关于ChatGPT在医学住院医师考试中表现的多模型纵向评估。

A multi-model longitudinal assessment of ChatGPT performance on medical residency examinations.

作者信息

Souto Maria Eduarda Varela Cavalcanti, Fernandes Alexandre Chaves, Silva Ana Beatriz Santana, de Freitas Ribeiro Louise Helena, de Medeiros Fernandes Thales Allyrio Araújo

机构信息

Department of Biomedical Sciences, School of Health Sciences, State University of Rio Grande do Norte, Mossoró, Brazil.

Institute of Mathematics and Computer Sciences, University of São Paulo, São Paulo, Brazil.

出版信息

Front Artif Intell. 2025 Aug 22;8:1614874. doi: 10.3389/frai.2025.1614874. eCollection 2025.

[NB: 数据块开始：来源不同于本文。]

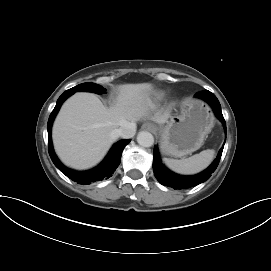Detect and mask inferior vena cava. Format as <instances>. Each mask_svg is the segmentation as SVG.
I'll return each mask as SVG.
<instances>
[{"label": "inferior vena cava", "instance_id": "602c4592", "mask_svg": "<svg viewBox=\"0 0 271 271\" xmlns=\"http://www.w3.org/2000/svg\"><path fill=\"white\" fill-rule=\"evenodd\" d=\"M118 137L124 139H130L134 137L136 133V123L134 122H126L123 126L115 131Z\"/></svg>", "mask_w": 271, "mask_h": 271}]
</instances>
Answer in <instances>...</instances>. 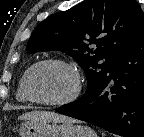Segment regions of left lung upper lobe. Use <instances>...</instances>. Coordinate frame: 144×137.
<instances>
[{
	"label": "left lung upper lobe",
	"mask_w": 144,
	"mask_h": 137,
	"mask_svg": "<svg viewBox=\"0 0 144 137\" xmlns=\"http://www.w3.org/2000/svg\"><path fill=\"white\" fill-rule=\"evenodd\" d=\"M143 27L144 13L136 0H85L42 21L26 49L29 53L61 50L72 56L86 74L89 92Z\"/></svg>",
	"instance_id": "obj_1"
}]
</instances>
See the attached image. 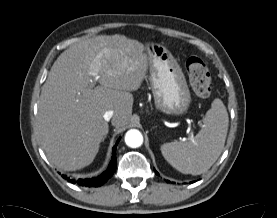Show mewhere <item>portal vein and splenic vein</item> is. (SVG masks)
<instances>
[{"instance_id": "obj_1", "label": "portal vein and splenic vein", "mask_w": 277, "mask_h": 218, "mask_svg": "<svg viewBox=\"0 0 277 218\" xmlns=\"http://www.w3.org/2000/svg\"><path fill=\"white\" fill-rule=\"evenodd\" d=\"M91 69H92L91 74H92V76L94 77V79H95V80H96V79H98V76H97V70H96V69H94V67H93V66H91ZM93 86H94V82H91L90 87H93ZM191 137H192V135H191Z\"/></svg>"}]
</instances>
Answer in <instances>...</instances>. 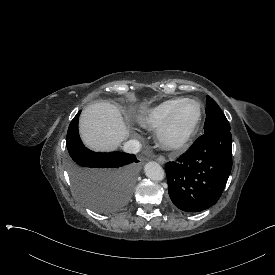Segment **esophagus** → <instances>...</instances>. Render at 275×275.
Masks as SVG:
<instances>
[{"instance_id":"esophagus-1","label":"esophagus","mask_w":275,"mask_h":275,"mask_svg":"<svg viewBox=\"0 0 275 275\" xmlns=\"http://www.w3.org/2000/svg\"><path fill=\"white\" fill-rule=\"evenodd\" d=\"M157 161L160 163V164H164L166 162V158L164 156H159L157 158Z\"/></svg>"}]
</instances>
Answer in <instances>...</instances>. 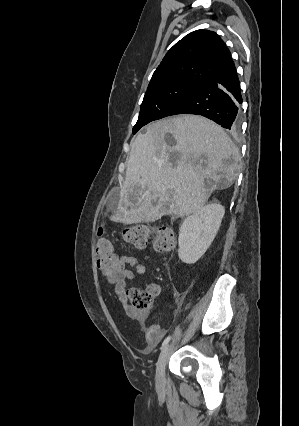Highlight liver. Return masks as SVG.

DOI:10.3389/frai.2025.1614874

PMID:40918587

原文链接:https://pmc.ncbi.nlm.nih.gov/articles/PMC12411524/

Abstract

INTRODUCTION

ChatGPT, a generative artificial intelligence, has potential applications in numerous fields, including medical education. This potential can be assessed through its performance on medical exams. Medical residency exams, critical for entering medical specialties, serve as a valuable benchmark.

MATERIALS AND METHODS

This study aimed to assess the accuracy of ChatGPT-4 and GPT-4o in responding to 1,041 medical residency questions from Brazil, examining overall accuracy and performance across different medical areas, based on evaluations conducted in 2023 and 2024. The questions were classified into higher and lower cognitive levels according to Bloom's taxonomy. Additionally, questions answered incorrectly by both models were tested using the recent GPT models that use chain-of-thought reasoning (e.g., o1-preview, o3, o4-mini-high) with evaluations carried out in both 2024 and 2025.

RESULTS

GPT-4 achieved 81.27% accuracy (95% CI: 78.89-83.64%), while GPT-4o reached 85.88% (95% CI: 83.76-88.00%), significantly outperforming GPT-4 ( < 0.05). Both models showed reduced accuracy on higher-order thinking questions. On questions that both models failed, GPT o1-preview achieved 53.26% accuracy (95% CI: 42.87-63.65%), GPT o3 47.83% (95% CI: 37.42-58.23%) and o4-mini-high 35.87% (95% CI: 25.88-45.86%), with all three models performing better on higher-order questions.

CONCLUSION

Artificial intelligence could be a beneficial tool in medical education, enhancing residency exam preparation, helping to understand complex topics, and improving teaching strategies. However, careful use of artificial intelligence is essential due to ethical concerns and potential limitations in both educational and clinical practice.

摘要

引言

ChatGPT是一种生成式人工智能，在包括医学教育在内的众多领域都有潜在应用。这种潜力可以通过其在医学考试中的表现来评估。医学住院医师考试对于进入医学专科至关重要，是一个有价值的基准。

材料与方法

本研究旨在评估ChatGPT-4和GPT-4o对来自巴西的1041道医学住院医师考试问题的回答准确性，根据2023年和2024年进行的评估，考察整体准确性以及在不同医学领域的表现。这些问题根据布鲁姆分类法分为高认知水平和低认知水平。此外，对两个模型都答错的问题，使用采用思维链推理的最新GPT模型（如o1-preview、o3、o4-mini-high）进行测试，并在2024年和2025年进行评估。

结果

GPT-4的准确率为81.27%（95%置信区间：78.89-83.64%），而GPT-4o达到85.88%（95%置信区间：83.76-88.00%），显著优于GPT-4（<0.05）。两个模型在高阶思维问题上的准确率都有所降低。在两个模型都答错的问题上，GPT o1-preview的准确率为53.26%（95%置信区间：42.87-63.65%），GPT o3为47.83%（95%置信区间：37.42-58.23%），o4-mini-high为35.87%（95%置信区间：25.88-45.86%），这三个模型在高阶问题上的表现都更好。